• WHAT TO DO
a: In the court opinion, on what date was the case decided?
b: Copy from the records every line from the one containing "Premium managed disks</span></span>" through the one containing "to work however.</span></span>", both included.

• EXCERPTED TEXT
-- Opening Marker --

[J-68-2020]
IN THE SUPREME COURT OF PENNSYLVANIA
EASTERN DISTRICT
SAYLOR, C.J., BAER, TODD, DONOHUE, DOUGHERTY, WECHT, MUNDY, JJ.
CARL SADLER : No. 6 EAP 2020
:
: Appeal from the Order of
v. : Commonwealth Court entered on
: 05/22/2019 at No. 328 CD 2018
: (reargument denied 07/18/2019)
WORKERS' COMPENSATION APPEAL : vacating, remanding, reversing and
BOARD : granting in part the order entered on
: 02/16/2018 by the Workers'
: Compensation Appeal Board at No.
APPEAL OF: PHILADELPHIA COCA- : A16-0936
COLA COMPANY :
: ARGUED: September 15, 2020
OPINION
JUSTICE DONOHUE DECIDED: January 27, 2021
Appellant, Philadelphia Coca-Cola Company (“PCCC”), asks this Court to
determine whether the Commonwealth Court erred in concluding that it was not entitled,
pursuant to Section 306(a.1) of the Workers’ Compensation Act,1 to a reimbursement of
1 77 P.S. § 511.1, Act of June 2, 1915, P.L. 736, as amended.
Section 306(a.1) provides as follows:
Nothing in this act shall require payment of compensation under clause (a)
or (b) for any period during which the employe is incarcerated after a
conviction or during which the employe is employed and receiving wages
equal to or greater than the employe’s prior earnings.
77 P.S. § 511.1 (emphasis added).
benefits paid to Appellee Carl Sadler (“Sadler”) during his pre-conviction incarceration
while awaiting trial. Alternatively, PCCC contends that Commonwealth Court’s
interpretation of Section 306(a.1) violates equal protection guarantees under the federal
and state constitutions. Finding no merit in PCCC’s arguments, we affirm the order of the
Commonwealth Court.

-- Closing Marker --

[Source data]
-- Opening Marker --

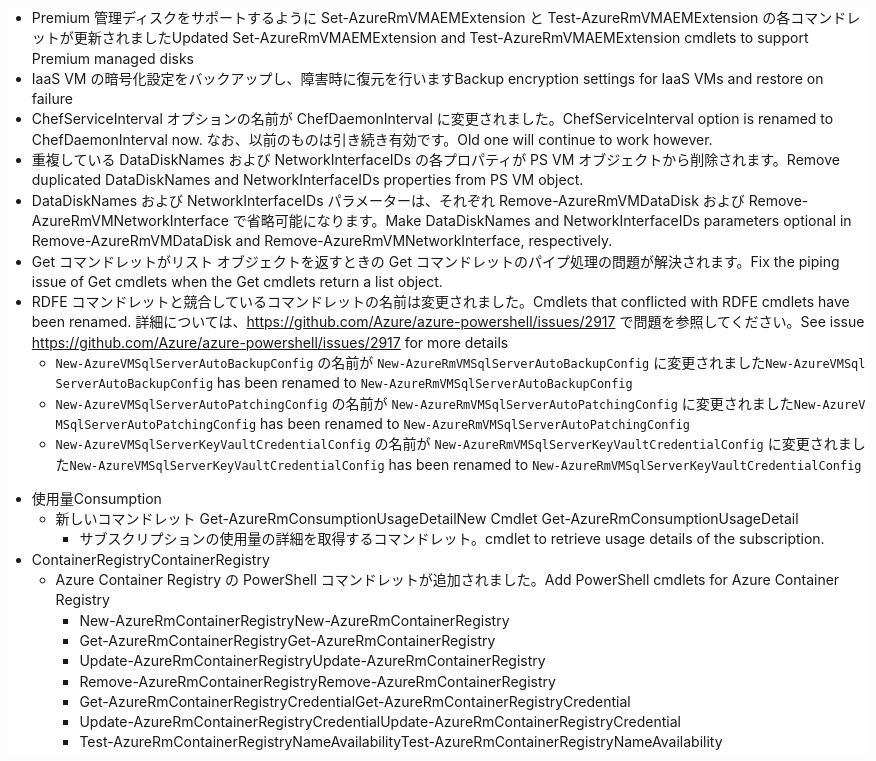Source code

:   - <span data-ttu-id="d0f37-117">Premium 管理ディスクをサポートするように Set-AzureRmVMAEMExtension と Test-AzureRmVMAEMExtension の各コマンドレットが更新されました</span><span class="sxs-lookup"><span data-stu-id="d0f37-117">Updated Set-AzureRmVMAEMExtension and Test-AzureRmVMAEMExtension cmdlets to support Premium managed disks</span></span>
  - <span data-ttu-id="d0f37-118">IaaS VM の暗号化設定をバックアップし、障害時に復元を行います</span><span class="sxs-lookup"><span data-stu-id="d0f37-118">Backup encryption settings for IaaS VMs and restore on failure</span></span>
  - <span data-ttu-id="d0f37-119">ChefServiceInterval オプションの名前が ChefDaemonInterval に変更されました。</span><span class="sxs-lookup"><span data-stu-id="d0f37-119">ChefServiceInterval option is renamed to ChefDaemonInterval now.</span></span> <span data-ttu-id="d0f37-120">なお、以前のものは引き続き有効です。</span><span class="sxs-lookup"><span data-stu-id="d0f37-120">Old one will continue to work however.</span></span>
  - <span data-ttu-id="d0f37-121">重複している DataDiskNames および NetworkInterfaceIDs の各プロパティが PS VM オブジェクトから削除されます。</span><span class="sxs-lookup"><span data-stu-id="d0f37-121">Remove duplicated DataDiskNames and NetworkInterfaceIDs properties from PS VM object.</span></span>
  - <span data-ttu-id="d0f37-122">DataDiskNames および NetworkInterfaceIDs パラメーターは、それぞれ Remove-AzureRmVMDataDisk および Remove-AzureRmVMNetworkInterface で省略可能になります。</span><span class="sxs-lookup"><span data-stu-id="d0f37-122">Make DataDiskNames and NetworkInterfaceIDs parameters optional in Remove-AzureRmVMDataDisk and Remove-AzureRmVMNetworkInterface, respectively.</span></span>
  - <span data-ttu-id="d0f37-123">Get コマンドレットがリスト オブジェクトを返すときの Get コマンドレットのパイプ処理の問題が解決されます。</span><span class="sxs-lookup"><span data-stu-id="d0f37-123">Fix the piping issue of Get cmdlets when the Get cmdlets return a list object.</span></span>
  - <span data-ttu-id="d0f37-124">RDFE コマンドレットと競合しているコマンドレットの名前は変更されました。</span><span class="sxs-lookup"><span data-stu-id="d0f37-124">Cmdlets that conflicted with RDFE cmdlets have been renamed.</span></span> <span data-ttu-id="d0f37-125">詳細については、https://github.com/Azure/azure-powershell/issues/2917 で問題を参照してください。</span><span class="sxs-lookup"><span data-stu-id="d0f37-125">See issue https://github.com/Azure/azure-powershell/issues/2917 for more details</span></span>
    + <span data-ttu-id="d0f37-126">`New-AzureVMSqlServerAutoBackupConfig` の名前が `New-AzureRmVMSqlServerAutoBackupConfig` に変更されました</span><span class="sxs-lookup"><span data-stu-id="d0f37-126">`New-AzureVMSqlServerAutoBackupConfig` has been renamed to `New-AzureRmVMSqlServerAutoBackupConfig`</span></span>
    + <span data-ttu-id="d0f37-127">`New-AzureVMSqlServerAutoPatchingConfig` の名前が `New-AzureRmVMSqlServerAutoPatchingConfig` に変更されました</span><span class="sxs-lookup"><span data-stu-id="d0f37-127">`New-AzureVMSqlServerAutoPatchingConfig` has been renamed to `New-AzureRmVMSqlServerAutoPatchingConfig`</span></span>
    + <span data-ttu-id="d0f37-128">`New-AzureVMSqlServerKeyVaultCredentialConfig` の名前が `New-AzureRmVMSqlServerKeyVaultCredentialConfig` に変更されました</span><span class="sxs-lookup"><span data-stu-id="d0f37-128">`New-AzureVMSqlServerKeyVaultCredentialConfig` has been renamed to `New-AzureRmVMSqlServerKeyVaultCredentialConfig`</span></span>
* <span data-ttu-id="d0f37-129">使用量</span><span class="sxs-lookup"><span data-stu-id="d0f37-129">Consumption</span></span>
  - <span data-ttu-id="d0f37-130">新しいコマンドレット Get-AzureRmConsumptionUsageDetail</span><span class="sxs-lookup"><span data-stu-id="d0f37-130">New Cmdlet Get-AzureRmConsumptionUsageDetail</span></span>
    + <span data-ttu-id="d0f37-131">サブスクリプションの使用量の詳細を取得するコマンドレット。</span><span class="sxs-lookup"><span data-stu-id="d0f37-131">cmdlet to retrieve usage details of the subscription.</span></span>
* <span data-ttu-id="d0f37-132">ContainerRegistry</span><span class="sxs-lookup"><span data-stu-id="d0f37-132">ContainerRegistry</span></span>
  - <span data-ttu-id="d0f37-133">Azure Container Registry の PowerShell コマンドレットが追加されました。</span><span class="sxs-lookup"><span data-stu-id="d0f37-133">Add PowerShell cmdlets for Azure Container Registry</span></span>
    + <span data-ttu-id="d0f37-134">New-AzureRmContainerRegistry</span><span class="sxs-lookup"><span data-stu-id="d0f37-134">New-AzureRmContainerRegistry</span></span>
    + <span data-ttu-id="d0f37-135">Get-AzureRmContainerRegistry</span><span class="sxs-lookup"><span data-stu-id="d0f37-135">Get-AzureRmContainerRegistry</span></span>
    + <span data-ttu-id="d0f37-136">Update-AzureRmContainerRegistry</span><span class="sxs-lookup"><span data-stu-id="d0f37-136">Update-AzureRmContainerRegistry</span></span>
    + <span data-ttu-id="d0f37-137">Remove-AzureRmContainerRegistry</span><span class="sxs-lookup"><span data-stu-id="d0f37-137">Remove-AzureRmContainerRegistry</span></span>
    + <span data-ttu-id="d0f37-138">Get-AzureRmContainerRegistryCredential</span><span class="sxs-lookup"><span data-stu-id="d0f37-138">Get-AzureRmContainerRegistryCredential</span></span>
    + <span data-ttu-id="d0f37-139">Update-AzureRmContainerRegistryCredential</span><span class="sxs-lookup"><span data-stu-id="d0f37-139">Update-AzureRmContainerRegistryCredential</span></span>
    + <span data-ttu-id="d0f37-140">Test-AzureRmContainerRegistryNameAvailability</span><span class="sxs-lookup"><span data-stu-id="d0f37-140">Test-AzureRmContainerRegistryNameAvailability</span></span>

-- Closing Marker --

• SOLUTIONS TO THE PROBLEMS
a: January 27, 2021

b:
:   - <span data-ttu-id="d0f37-117">Premium 管理ディスクをサポートするように Set-AzureRmVMAEMExtension と Test-AzureRmVMAEMExtension の各コマンドレットが更新されました</span><span class="sxs-lookup"><span data-stu-id="d0f37-117">Updated Set-AzureRmVMAEMExtension and Test-AzureRmVMAEMExtension cmdlets to support Premium managed disks</span></span>
  - <span data-ttu-id="d0f37-118">IaaS VM の暗号化設定をバックアップし、障害時に復元を行います</span><span class="sxs-lookup"><span data-stu-id="d0f37-118">Backup encryption settings for IaaS VMs and restore on failure</span></span>
  - <span data-ttu-id="d0f37-119">ChefServiceInterval オプションの名前が ChefDaemonInterval に変更されました。</span><span class="sxs-lookup"><span data-stu-id="d0f37-119">ChefServiceInterval option is renamed to ChefDaemonInterval now.</span></span> <span data-ttu-id="d0f37-120">なお、以前のものは引き続き有効です。</span><span class="sxs-lookup"><span data-stu-id="d0f37-120">Old one will continue to work however.</span></span>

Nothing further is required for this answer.